Tested beta7+2 today, issue is still on my printer. I read the code change and found there is some tuning, I still have to change to 0.2. From the heat chart, it needs to take more than 10 minutes to heat from 50°C to 100°C
-
@hestiahuang said in Heater fault on heated bed because it's rising to slow.:
@dc42 said in Heater fault on heated bed because it's rising to slow.:
@siam thanks for the video, that's really helpful.
What I suspect is happening is that your bed heater has a high thermal mass (e.g. aluminium plate) and the thermistor is embedded in the heater, not in good contact with the plate. Does that describe your bed heater? This makes the long-term heating behaviour very different from the short-term behaviour. The current tuning algorithm measures the short term behaviour, because that is what is required for computing suitable PID parameters.
Please can you do a video of the heater being tuned, so that I can see the complete temperature graph during the tuning process.

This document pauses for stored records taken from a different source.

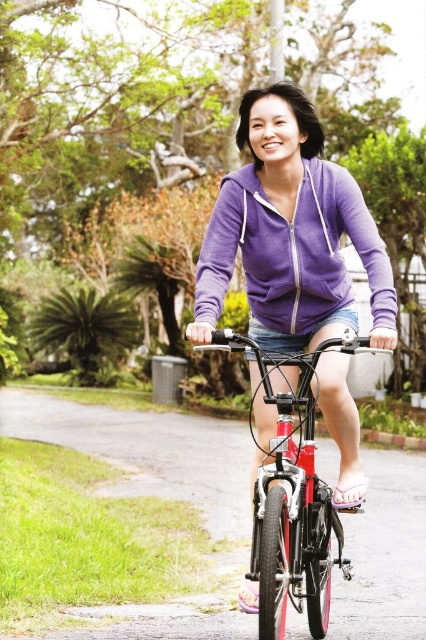
Is purple fleece sweatshirt at center smaller than shiny metallic bicycle at center?

Yes, purple fleece sweatshirt at center is smaller than shiny metallic bicycle at center.

Does purple fleece sweatshirt at center have a greater width compared to shiny metallic bicycle at center?

Yes.

At what (x,y) coordinates should I click in order to perform the action: click on purple fleece sweatshirt at center. Please return your answer as a coordinate pair (x, y). The height and width of the screenshot is (640, 426). Looking at the image, I should click on (293, 250).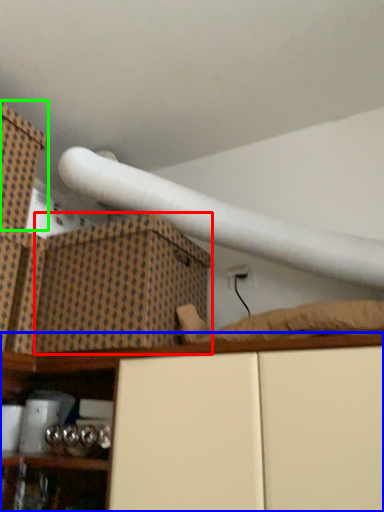
Question: Considering the real-world distances, which object is farthest from cardboard box (highlighted by a red box)? shelf (highlighted by a blue box) or box (highlighted by a green box)?

Choices:
 (A) shelf
 (B) box

Answer: (B)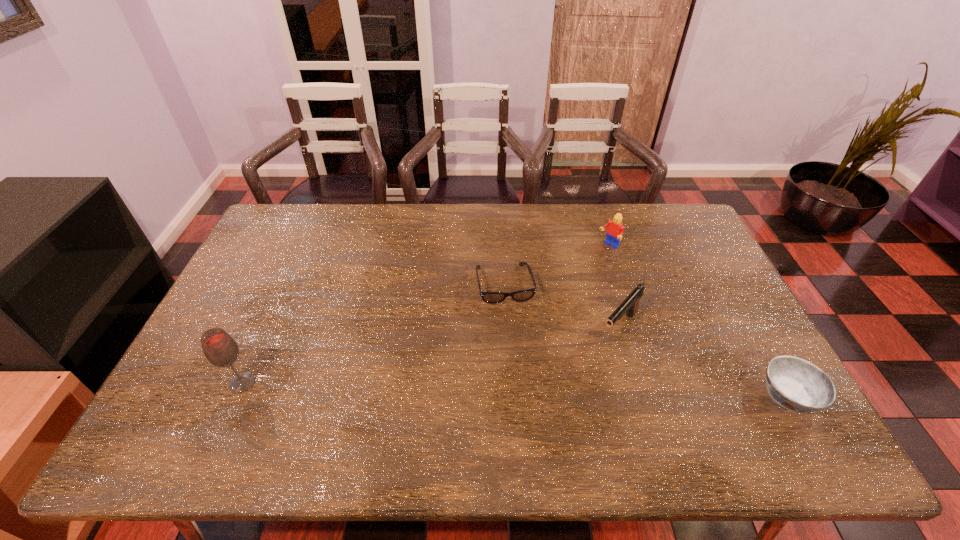
Image resolution: width=960 pixels, height=540 pixels. I want to click on object that is the closest to the farthest object, so click(x=523, y=295).

Select which object appears as the second closest to the fourth object from right to left. Please provide its 2D coordinates. Your answer should be formatted as a tuple, i.e. [(x, y)], where the tuple contains the x and y coordinates of a point satisfying the conditions above.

As a workaround until I have a solution, if you reduce the R parameter in the M307 command by 30%, that should be sufficient to avoid getting heater faults.
Tested beta7+2 today, issue is still on my printer. I read the code change and found there is some tuning, I still have to change to 0.2. From the heat chart, it needs to take more than 10 minutes to heat from 50°C to 100°C
I don't have time to test and tune the parameter, just give 0.2 temporary
-
@hestiahuang if the expected heating rate is 0.42degC/sec and actual is 0.14 then any value below 0.14/0.42 = 0.333 should work. I'll change it to 0.3 in the next build.
-
@dc42 said in Heater fault on heated bed because it's rising to slow.:
@hestiahuang if the expected heating rate is 0.42degC/sec and actual is 0.14 then any value below 0.14/0.42 = 0.333 should work. I'll change it to 0.3 in the next build.

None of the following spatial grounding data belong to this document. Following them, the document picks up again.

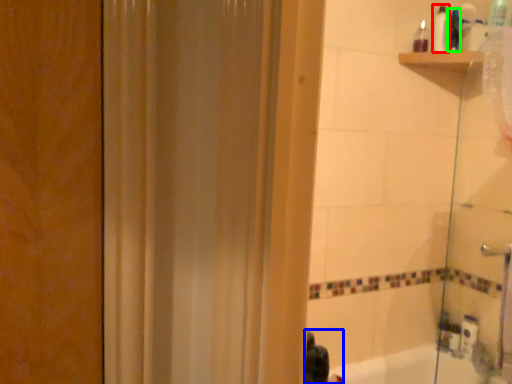
Question: Based on their relative distances, which object is farther from toiletry (highlighted by a red box)? Choose from person (highlighted by a blue box) and toiletry (highlighted by a green box).

Choices:
 (A) person
 (B) toiletry

Answer: (A)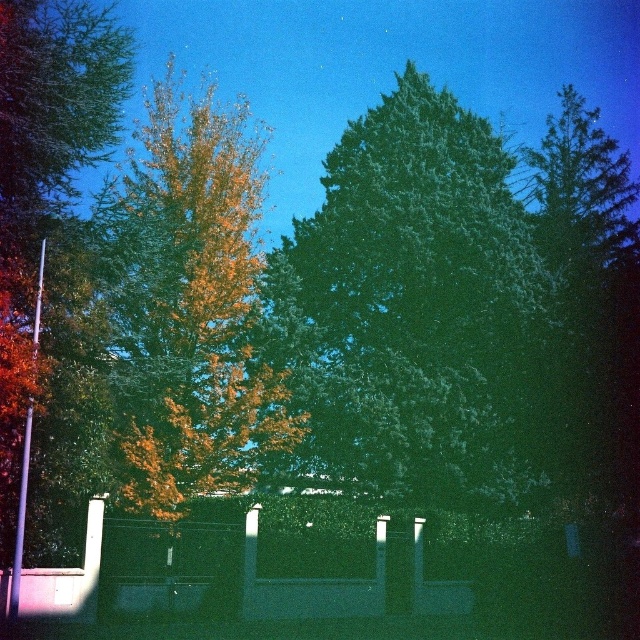
You are standing at the point with coordinates point (260, 401) and want to walk towards the point with coordinates point (346, 166). Which direction should you move in relation to the fence?

You should move towards the point (346, 166), which is behind the point (260, 401) relative to the fence. Since the point (346, 166) is behind the point (260, 401), you would need to move in a direction that goes past or around the fence structure to reach it.

You are standing in the forest and see the green leafy tree at center and the golden yellow leaves at center. Which tree is taller?

The golden yellow leaves at center are taller than the green leafy tree at center.

You are standing at the center of the image and want to walk towards the green leafy tree at center. Which direction should you face to ensure you are moving directly towards it?

Since the green leafy tree at center is located at point [416,310], you should face slightly to the right and forward to move directly towards it.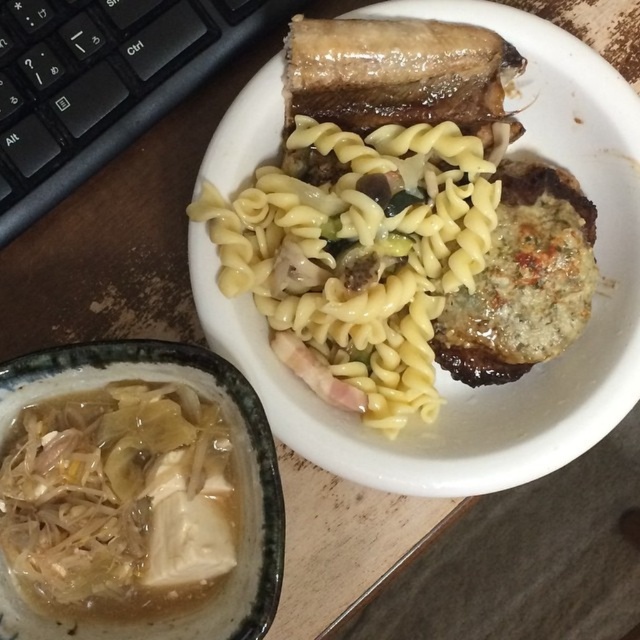
Question: Does yellow matte pasta at upper center have a smaller size compared to translucent white broth at lower left?

Choices:
 (A) no
 (B) yes

Answer: (A)

Question: Which point is closer to the camera?

Choices:
 (A) translucent white broth at lower left
 (B) yellow glossy pasta at center
 (C) yellow matte pasta at upper center

Answer: (A)

Question: Is yellow glossy pasta at center thinner than translucent white broth at lower left?

Choices:
 (A) no
 (B) yes

Answer: (A)

Question: Among these objects, which one is nearest to the camera?

Choices:
 (A) yellow matte pasta at upper center
 (B) yellow glossy pasta at center

Answer: (A)

Question: Among these points, which one is farthest from the camera?

Choices:
 (A) (442, 490)
 (B) (372, 342)
 (C) (170, 509)

Answer: (B)

Question: Can you confirm if yellow matte pasta at upper center is positioned below translucent white broth at lower left?

Choices:
 (A) no
 (B) yes

Answer: (A)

Many thanks for your explanation. Suggest that we can keep some buffers.
-
@dc42 said in Heater fault on heated bed because it's rising to slow.:
@hestiahuang if the expected heating rate is 0.42degC/sec and actual is 0.14 then any value below 0.14/0.42 = 0.333 should work. I'll change it to 0.3 in the next build.
Tested base on today's version. Thank you very much! Seem 0.2 is better to me.